In the ten years of their work in a Yekaterinburg-based laboratory, the artists managed to implement a wide range of projects, including a robot-printer that created frescos on the walls based on a neural network sketch, a fence coming to life with the sounds of Rachmaninov’s symphonies, objects being photoshopped out of reality, and many others. The team often uses new materials and technologies in their works. One of their projects was dedicated to the K-141 Kursk submarine that tragically sank in 2000, killing all 118 personnel on board: the supporting wall of the city pond was emblazoned with an 11-meter inscription of “Kursk” which was impermeable to water as a waterproof aerosol paint was used in its creation.
The Stenograffia team has recently made a visit to the laboratories of ITMO’s ChemBio Cluster, where the members familiarized themselves with the projects conducted by the infochemisty of self-organizing systems research group. Apart from the tour, the artists attempted to set in motion an entire system that involved the formation of silver rings in agar. Following the results of the visit, the artists and scientists came up with an idea for a new project.
“The project is still in development. But according to the main concept we discussed, this will be a picture that at first doesn’t seem to exist, that is, the viewer doesn’t see it, and then it suddenly grows apparently out of nothing.

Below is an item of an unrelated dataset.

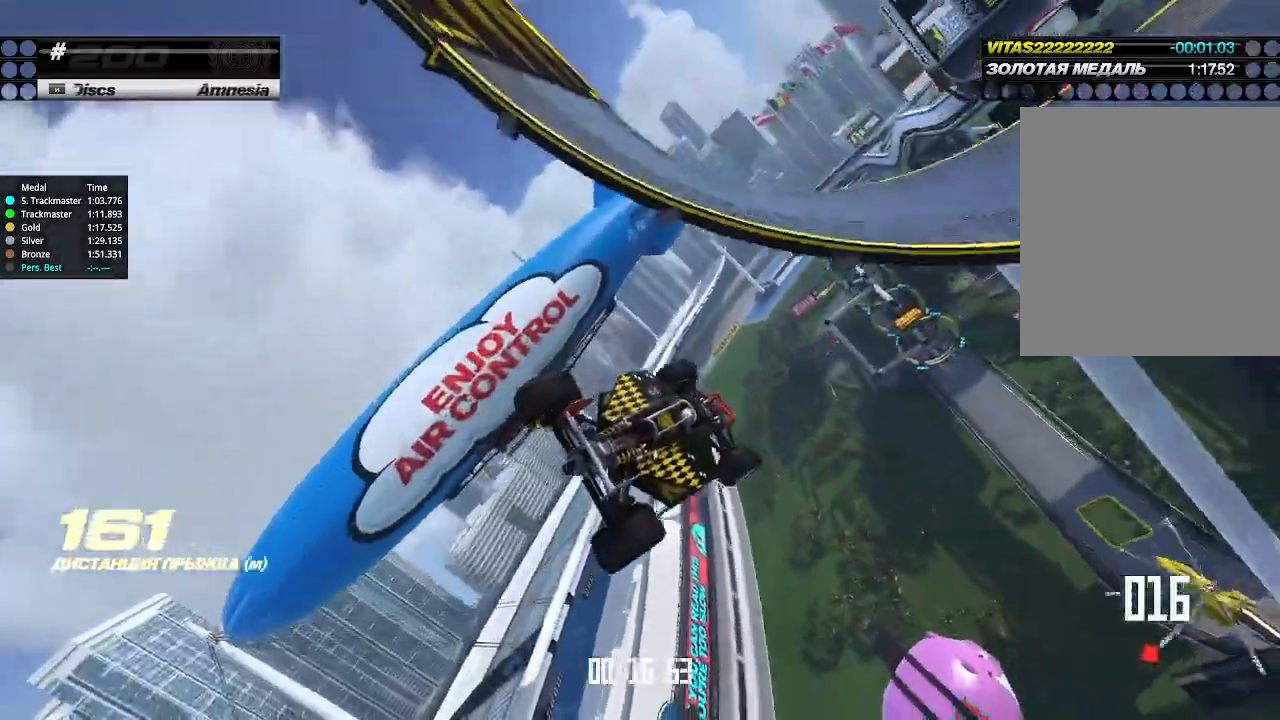
{"keys": ["right"], "events": [[133, "down", "down"], [167, "up", "up"], [500, "down", "up"]]}
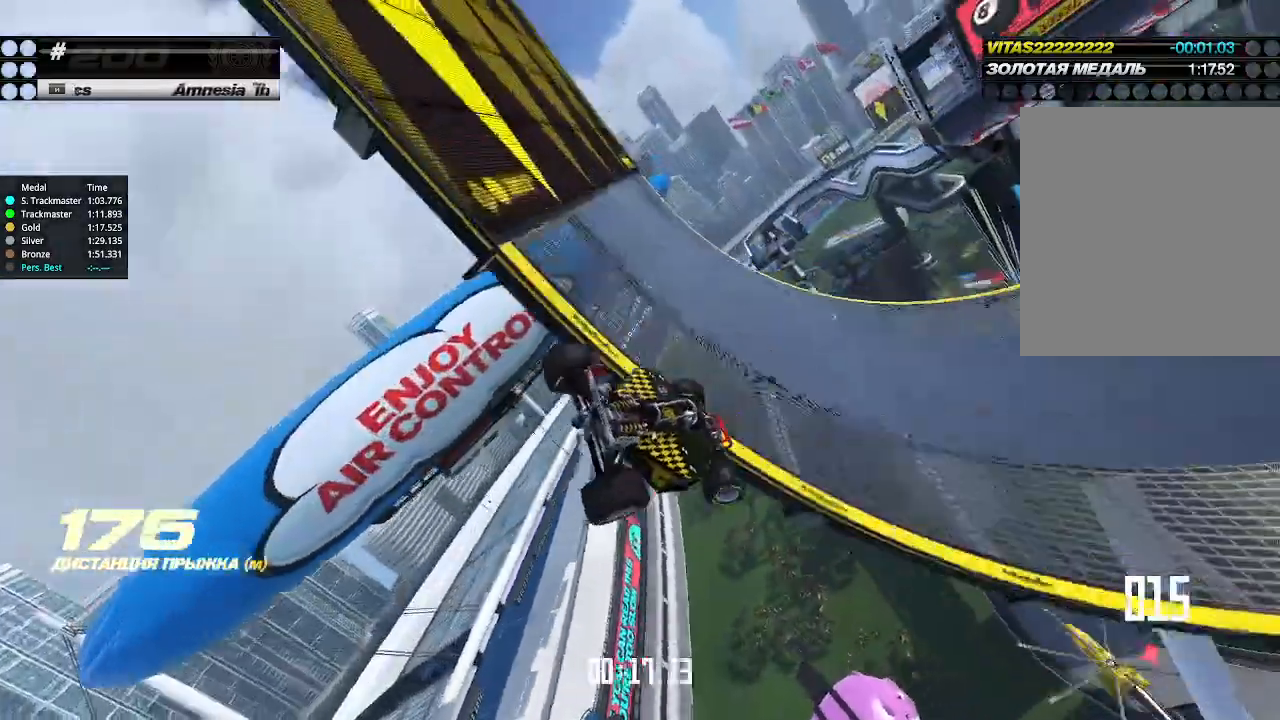
{"keys": ["right", "up"], "events": [[200, "up", "down"]]}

We will be responsible for the scientific side of the project, while its concept will be carried by the Stenograffia team,” says Ekaterina Skorb. “To explain it from the scientific point of view, such a system can essentially be implemented on the basis of precipitation which occurs in time and is controlled by diffusion. The products of this reaction would then be changing their color. This can be compared with the art of photography, which in fact includes a great deal of chemical work.”
As noted by the ITMO professor, scientists are interested in the projects like this one as the latter can get the public excited about chemistry. Even today, the ChemBio Cluster’s doors are open to anyone interested in science. For one, its laboratories often welcome school students.
“First and foremost, I am a scientist, but we are open to any projects and opportunities that would allow us to show and tell just how wonderful the field of science is. We regularly give presentations at different venues, showing what we do here in our Center. This is important because society must understand what scientists do and which projects it, effectively, funds,” notes Prof. Ekaterina Skorb.